## [Aufgabe]
Entscheide, ob die folgenden Aussagen mit dem Seitentext übereinstimmen, und belege jedes Ja oder Nein mit einem wörtlichen Zitat aus dem Seitentext.
(a) Die fragende Person verwendet zurzeit ein Mini-HDMI-auf-HDMI-Kabel.
(b) Im Internet wurde ein Kabel mit 20 Metern Länge gefunden.
(c) In dem Computer steckt eine Grafikkarte vom Typ Nvidia GTX580.

## [Seitentext]
>>>

# Ton per DVI-HDMI Kabel an TV übertragen



## TheSlayedGuardian (23. April 2011)

*Ton per DVI-HDMI Kabel an TV übertragen*

Hallo! Ist es möglich, den Ton von meiner Nvidia GTX580 per DVI Anschluss der Grafikkarte an den HDMI Anschluss des Fernsehers zu übertragen? Ich nutze derzeit ein Mini-HDMI auf HDMI Kabel, welches leider viel zu kurz ist und auch keins mit 20 metern länge im Internet gefunden hab.
Spielt die Länge des Kabels eine Rolle? Ich benötige nämlich schon ein 20 Meter Kabel (einmal ums ganze Zimmer rum^^) um den Fernseher erreichen zu können. Aber der Ton sollte schon synchron ankommen 
Würde dieses Kabel hier funktionieren?

<<<

## [Gespeicherte Zeilen]
>>>

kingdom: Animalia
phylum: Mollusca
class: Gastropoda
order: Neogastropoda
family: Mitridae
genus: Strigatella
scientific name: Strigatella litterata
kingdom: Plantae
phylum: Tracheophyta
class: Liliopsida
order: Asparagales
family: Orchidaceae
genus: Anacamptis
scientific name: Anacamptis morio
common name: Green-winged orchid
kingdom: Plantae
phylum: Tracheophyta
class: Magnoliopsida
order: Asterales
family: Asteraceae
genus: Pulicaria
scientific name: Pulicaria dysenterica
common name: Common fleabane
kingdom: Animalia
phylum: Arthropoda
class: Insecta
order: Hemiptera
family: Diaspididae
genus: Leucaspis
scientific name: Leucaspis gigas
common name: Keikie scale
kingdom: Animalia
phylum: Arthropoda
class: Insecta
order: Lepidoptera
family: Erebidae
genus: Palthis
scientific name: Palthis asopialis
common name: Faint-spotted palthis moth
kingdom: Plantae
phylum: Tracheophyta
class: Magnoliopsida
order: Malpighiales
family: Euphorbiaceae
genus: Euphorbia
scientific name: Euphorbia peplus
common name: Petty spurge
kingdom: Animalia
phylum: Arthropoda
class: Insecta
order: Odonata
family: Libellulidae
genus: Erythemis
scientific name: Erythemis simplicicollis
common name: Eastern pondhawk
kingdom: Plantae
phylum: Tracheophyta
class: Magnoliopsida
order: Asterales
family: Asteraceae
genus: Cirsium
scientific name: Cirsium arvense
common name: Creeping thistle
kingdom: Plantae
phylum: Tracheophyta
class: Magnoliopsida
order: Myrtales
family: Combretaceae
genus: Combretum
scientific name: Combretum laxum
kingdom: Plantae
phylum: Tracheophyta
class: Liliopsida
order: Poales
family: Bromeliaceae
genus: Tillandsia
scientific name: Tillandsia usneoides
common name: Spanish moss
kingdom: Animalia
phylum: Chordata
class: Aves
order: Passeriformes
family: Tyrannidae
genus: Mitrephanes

<<<

## [Lösung]
(a) Ja: „Ich nutze derzeit ein Mini-HDMI auf HDMI Kabel“
(b) Nein: „auch keins mit 20 metern länge im Internet gefunden hab“
(c) Ja: „von meiner Nvidia GTX580“